How To Build Survival Shelter

When you are out trekking, find yourself in a national park, or been traveling but gotten lost, then you might be looking at the sun traveling across the sky and realize that you are going to have to camp out tonight.

How To Build Survival Shelter

If you came prepared then this is great and a wonderful experience, but if this happened by accident then this is terrible news, and you might start panicking.

However, there are ways to still have a comfortable night and not be thrust into despair.

The most important thing to do is to build a survival shelter, and it is a skill that every person should at least know the basics of.

So, how do you build a survival shelter? Well, there are a few steps to it, but it is not as complicated as you think.


The first thing you need to do is to choose an appropriate campsite.

It needs to be a place that has dry ground, needs to be on flat land – so when it rains, the water won’t sweep you away -, and not underneath anything that could fall on you – like rocks or branches.

These are all things to ensure that you won’t freeze or get hurt while you sleep.

The site should also be close to a body of water while also being at least 20 feet away from it, in case the water rises and floods your camp.

Finally, it should have a good place for a fire near where you are sleeping, that won’t cause the fire to spread or go out. (You can also make your camp hidden if you want).

Consider Your Shelter And Camp In General

After you have found the perfect campsite or at least an acceptable one, it is time to take a step back and consider your needs at this moment from your shelter.

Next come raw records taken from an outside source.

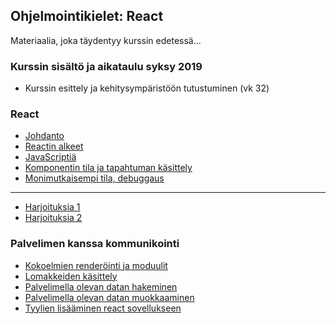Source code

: ## Ohjelmointikielet: React

Materiaalia, joka täydentyy kurssin edetessä...

### Kurssin sisältö ja aikataulu syksy 2019

- Kurssin esittely ja kehitysympäristöön tutustuminen (vk 32)

### React

- [Johdanto](../react/johdanto.html)
- [Reactin alkeet](https://fullstackopen.com/osa1/reactin_alkeet)
- [JavaScriptiä](https://fullstackopen.com/osa1/javascriptia)
- [Komponentin tila ja tapahtuman käsittely](https://fullstackopen.com/osa1/komponentin_tila_ja_tapahtumankasittely)
- [Monimutkaisempi tila, debuggaus](https://fullstackopen.com/osa1/monimutkaisempi_tila_reactin_debuggaus)

---
- [Harjoituksia 1](./harjoitukset1.html)
- [Harjoituksia 2](./harjoitukset2.html)

### Palvelimen kanssa kommunikointi

- [Kokoelmien renderöinti ja moduulit](https://fullstackopen.com/osa2/kokoelmien_renderointi_ja_moduulit)
- [Lomakkeiden käsittely](https://fullstackopen.com/osa2/lomakkeiden_kasittely)
- [Palvelimella olevan datan hakeminen](https://fullstackopen.com/osa2/palvelimella_olevan_datan_hakeminen)
- [Palvelimella olevan datan muokkaaminen](https://fullstackopen.com/osa2/palvelimella_olevan_datan_muokkaaminen)
- [Tyylien lisääminen react sovellukseen](https://fullstackopen.com/osa2/tyylien_lisaaminen_react_sovellukseen)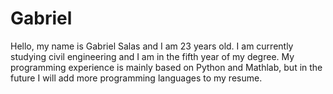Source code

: # Gabriel
Hello, my name is Gabriel Salas and I am 23 years old. I am currently studying civil engineering and I am in the fifth year of my degree. My programming experience is mainly based on Python and Mathlab, but in the future I will add more programming languages ​​to my resume.
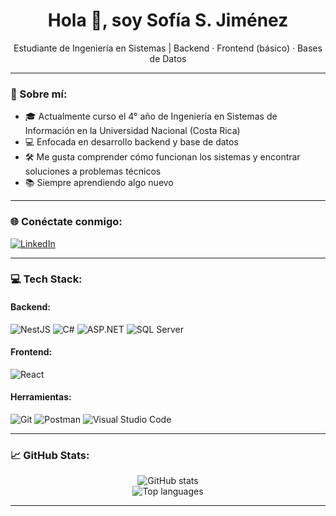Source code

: <h1 align="center">Hola 👋, soy Sofía S. Jiménez</h1>
<p align="center">
Estudiante de Ingeniería en Sistemas | Backend · Frontend (básico) · Bases de Datos
</p>

---

### 🧠 Sobre mí:
- 🎓 Actualmente curso el 4° año de Ingeniería en Sistemas de Información en la Universidad Nacional (Costa Rica)  
- 💻 Enfocada en desarrollo backend y base de datos  
- 🛠️ Me gusta comprender cómo funcionan los sistemas y encontrar soluciones a problemas técnicos  
- 📚 Siempre aprendiendo algo nuevo

---

### 🌐 Conéctate conmigo:
[![LinkedIn](https://img.shields.io/badge/LinkedIn-Sofía%20S.%20Jiménez-blue?logo=linkedin&style=flat)](https://www.linkedin.com/in/sofiasanchezj/)

---

### 💻 Tech Stack:

#### Backend:
![NestJS](https://img.shields.io/badge/NestJS-E0234E?logo=nestjs&logoColor=white&style=for-the-badge)
![C#](https://img.shields.io/badge/C%23-239120?logo=c-sharp&logoColor=white&style=for-the-badge)
![ASP.NET](https://img.shields.io/badge/ASP.NET-512BD4?logo=.net&logoColor=white&style=for-the-badge)
![SQL Server](https://img.shields.io/badge/Microsoft_SQL_Server-CC2927?logo=microsoft-sql-server&logoColor=white&style=for-the-badge)

#### Frontend:
![React](https://img.shields.io/badge/React-20232A?logo=react&logoColor=61DAFB&style=for-the-badge)

#### Herramientas:
![Git](https://img.shields.io/badge/Git-F05032?logo=git&logoColor=white&style=for-the-badge)
![Postman](https://img.shields.io/badge/Postman-FF6C37?logo=postman&logoColor=white&style=for-the-badge)
![Visual Studio Code](https://img.shields.io/badge/VS%20Code-007ACC?logo=visual-studio-code&logoColor=white&style=for-the-badge)

---

### 📈 GitHub Stats:
<p align="center">
  <img src="https://github-readme-stats.vercel.app/api?username=SofiaSJ09&show_icons=true&theme=github_dark" alt="GitHub stats" />
  <br/>
  <img src="https://github-readme-stats.vercel.app/api/top-langs/?username=SofiaSJ09&layout=compact&theme=github_dark" alt="Top languages" />
</p>

---

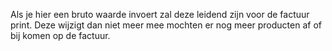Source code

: Als je hier een bruto waarde invoert zal deze leidend zijn voor de factuur print. Deze wijzigt dan niet meer mee mochten er nog meer producten af of bij komen op de factuur.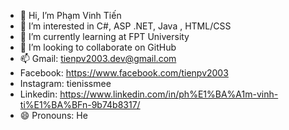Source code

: - 👋 Hi, I’m Phạm Vinh Tiến
- 👀 I’m interested in C#, ASP .NET, Java , HTML/CSS
- 🌱 I’m currently learning at FPT University
- 💞️ I’m looking to collaborate on GitHub
- 📫 Gmail: tienpv2003.dev@gmail.com
-    Facebook: https://www.facebook.com/tienpv2003
-    Instagram: tienissmee
-    Linkedin: https://www.linkedin.com/in/ph%E1%BA%A1m-vinh-ti%E1%BA%BFn-9b74b8317/
- 😄 Pronouns: He

<!---
tienpv2003/tienpv2003 is a ✨ special ✨ repository because its `README.md` (this file) appears on your GitHub profile.
You can click the Preview link to take a look at your changes.
--->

You need to start asking important questions and answering them yourself, like:

  • How much time do you have to build a shelter?
  • Is it a shelter for long term or short term use?
  • Is it cold, and will it get colder tonight? Will the fire need to be close to the shelter?
  • Should the shelter be hidden?
  • How many people need to be in the shelter?
  • What materials do I have to build the shelter?

It will also be the time to consider what tools you have to make this shelter.

If you have even a small knife (Also check out How To Wear A Boot Knife) it will make this shelter so much easier to make, but if you don’t then that will be problematic.

The best things to have are a survival knife or machete, an axe, a saw, and a shovel.

If you have none of these, try to find a rock (like flint or jasper) you can hold in your hand with a sharp edge. It can serve as a rudimentary knife or axe for this purpose.

How To Build Survival Shelter

Type Of Shelter

For survival shelters, we are going to assume you do not have much with you to make the shelter.

However, we will explore two options: one with a material you might bring – a tarp – and another made completely from the forest (Check out The Easiest Foods You Can Find In Eastern Forests) around you – a bivouac:


A tarp is a great survival tool and should be brought with you on extended treks. It is just a big plastic sheet, but it is malleable and waterproof.

The easiest tarp shelter to make is a tarp lean- to. You take your tarp and attach it to two large trees, evenly spaced apart, that are still close enough for your tarp to bridge the gap between them.

You tie one corner of your tarp to one tree using cordage (either from the forest or from what you have brought) and the adjacent on to the other tree.

With these two corners secure, get the part of the tarp not attached to the trees and pull it behind where it is attached to a stretched 45-degree angle.

Make sure the corners on the ground are in line with the corners on the trees, before securing them to the ground. You can do this with large, heavy rocks or with cordage.

Clear out underneath where the tarp is hanging, and voile, immediate emergency shelter that should keep the worst of the weather off.


Bivouac are temporary shelters made from the materials around a person in nature. They are fantastic ports in a storm and designed to be quick to build.

The easiest kind of bivouac is the A-frame shelter.

You need to find either two trees with Y shaped trunks in close proximity or make two very secure Y shaped structures that can hold a shelter.

We will go with the first one, because it is simpler and easier. Now, you need to get a large, solid (not rotten) log that you can lift and can slot it into the Y shape in the tree.

Once it is in, and you are sure it is secure, gather a lot of fairly large, straight sticks that are solid and not rotten.

Place these sticks at a 55 to 65-degree angle against the solid log, making sure they are secure by pushing them into the (and with cordage onto the log if you can).

Each stick must be very close together so few holes separate them. Keep piling the sticks until the area between the two trees is filled with them.

Then cover the sticks in vegetation. Make sure the vegetation is not too heavy, but it needs to cover every itch and every potential hole.

Once you have finished, stand back and admire your work. It may not be pretty, but it should keep you warm and safe for the night.


Survival shelters are all about speed and necessity. If you are in need of a survival shelter now, don’t worry about how long it will last, only that it will last for that night.

The shelters above are perfect for that and should keep you safe in the long run.